Lelyâh se réveille peu de temps après en nage, le corps tremblant comme une feuille, les dents claquant doucement dans le silence de la nuit. Elle ne peut plus fermer les yeux sans revoir les gens vaciller, l'écume aux lèvres, la respiration bloquée, le regard hagard. Certains tombent telles des statues de pierre, seuls leurs râles d'agonie rappelant qu'ils sont encore en vie. D'autres jonchent déjà le sol, raides morts. Il y a des femmes et des hommes de tous âges, et des enfants. Rien que d'y penser une montée acide brûle la gorge de la soigneuse manquant de peu de lui faire rendre son dîner. D'où peuvent bien venir ces visions ? Elles semblent trop réelles pour n'être que des hallucinations sorties de son esprit torturé. Mais il n'y a pas eu de guerres depuis des dizaines de solemnum, ni de famine dans les morceaux d'histoire qu'Hékos lui a contés. Serait-ce une vision du futur, d'une armée Animae frappant les Chloridiae de son poing dévastateur ? Elle a entendu des rumeurs et quelques bribes de conversation lorsqu'elle était encore au domaine, mails elle a préféré ne pas y prêter à attention. Les Linéages ne s'envahissent pas et l'invasion Vulcae ne représente pour elle, comme pour la majorité, qu'une anomalie singulière.

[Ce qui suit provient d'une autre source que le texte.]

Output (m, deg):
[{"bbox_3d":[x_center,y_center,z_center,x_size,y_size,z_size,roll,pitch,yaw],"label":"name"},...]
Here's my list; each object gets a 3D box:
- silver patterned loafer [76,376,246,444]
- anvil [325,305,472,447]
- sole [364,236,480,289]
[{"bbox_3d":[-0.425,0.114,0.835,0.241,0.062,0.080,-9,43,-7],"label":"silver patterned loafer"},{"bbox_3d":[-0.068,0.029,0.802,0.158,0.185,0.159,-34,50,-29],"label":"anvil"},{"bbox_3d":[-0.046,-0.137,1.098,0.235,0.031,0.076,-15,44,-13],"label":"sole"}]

Et si contre toute attente, les Animae envahissaient le monde entier ? Si son corps lui hurlait le futur pour se prémunir de telles atrocités ? Apeurée, bousculée par les questions en cascade qui inondent sa tête, Lelyâh laisse échapper le serpent qui se met aussitôt à la tourmenter : Que crois-tu que les autres diront quand ils sauront que tu pouvais prévenir cette catastrophe ? Ils te tourneront le dos, ou pire te mollesteront par esprit de vengeance. Et si tu les préviens, ils te suspecteront d'avoir pactiser avec l'ennemi. Dans les deux cas, tu finiras seule au milieu d'une mer de souffrance. Autant en finir, ici et maintenant. Plus d'abysse liée à l'absence de tes souvenirs, plus de peur de perdre des êtres chers, plus de tourments. Retourne au lagon, je t'y attends.

Lelyâh se balance d'avant en arrière, fredonnant en vain les chants de Saëlle pour stopper cette spirale infernale. Elle se retourne et cogne violemment sa tête contre leur abri végétal. L'angoisse a déferlé en tempête aux vagues démesurées. Lelyâh ne sait plus comment arrêter cette force de la nature. Elle sort de la cabane et entasse ses affaires dans son sac de voyage.

Elle s'approche de Lahärva pour la réveiller.

— Ramène Diane chez elle je te prie. J'ai besoin de continuer seule.

L'animal proteste. Lelyâh s'apprête à répliquer lorsque des bruits attirent son attention. Elle se retourne et découvre une Diane à demi-réveillée qui lui fait face, les mains sur les hanches.

— Qu'est-ce que tu fais ? s'enquit-elle les sourcils froncés et le regard dur.

— Je dois continuer seule.

— Arrête tes bêtises, je viens avec toi ! rétorque Diane d'un ton péremptoire.

— Tu ne comprends pas ! Je me fais manger par ces voix, par ce qu'il y a en moi. J'ai peur d'y laisser la raison ! J'ai peur de devenir un danger pour ceux auxquels je tiens. Je ne veux surtout pas te faire de mal !

— Tu n'es pas seule, tu n'as jamais chercher à me faire du mal, même au pire de tes crises. Je reste avec toi.

Diane attrape son sac et fait à la hâte son paquetage.

— Si avancer calme ton esprit, alors je suis prête. Allons-y ! ajoute-t-elle.

Et joignant le geste à la parole, elle monte sur le dos de l'acynonyx dont les yeux brillent tels des phares dans l'obscurité. Lelyâh vaincue par la détermination de Diane, monte à son tour avant que l'acynonyx ne s'ébroue.